I also url encode the string.
2.When the user clicks the url and the request gets to my express server I decode the string to retrieve the customer details (customer_id and customer_name) then do a lookup for the customer.
The information I'm displaying is semi sensitive so I don't want anybody tampering with the url to see another client information.
Is my approach correct?
Thank you guys!
This is not that secure. Since you mentioned you are concatenating customer ID + name and just converting to base64, a knowledgeable user could simply decode it and then try variations to "potentially" access other users records.
As a general rule of thumb is not to pass any customer info as link parameter if its sensitive. Instead, create a UUID and store in against the customer record.

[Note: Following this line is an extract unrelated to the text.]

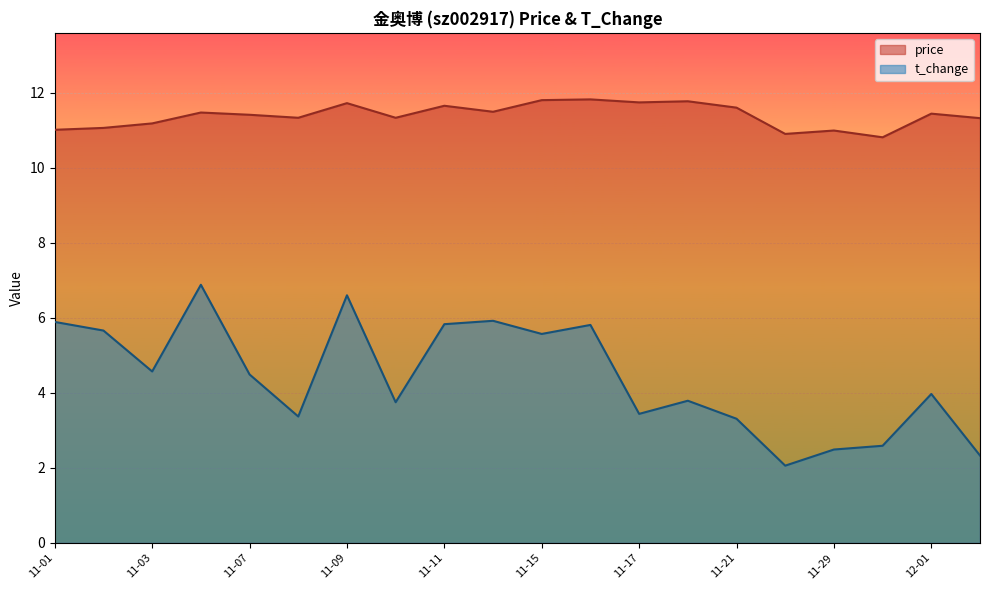

Rank the series by their average value, from highest to lowest.

price, t_change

I personally even set TTL on this UUID. Its a bit more harder to guess and a bit more secure. Then pass that as the link's parameter which could be used for lookup and further processing.
Hope this helps!
While the original approach is not secure, using MongoDB's ID's is not secure either. See this related question.
Unfortunately, MongoDB ID's are guessable, as they were not designed to be used as a source of entropy.
But it really depends on the value of what you are protecting with these URL's, and how much you are willing to compromise security for the sake of convenience. MongoDB ID's are certainly better than the original approach, and may be secure enough for you to be willing to accept the risk.
But if I saw that in your application while performing a security audit, I would mark it as a weakness and recommend that you use a Cryptographically Secure Psuedo-Random Number Generator ( CSPRNG ) such as /dev/urandom.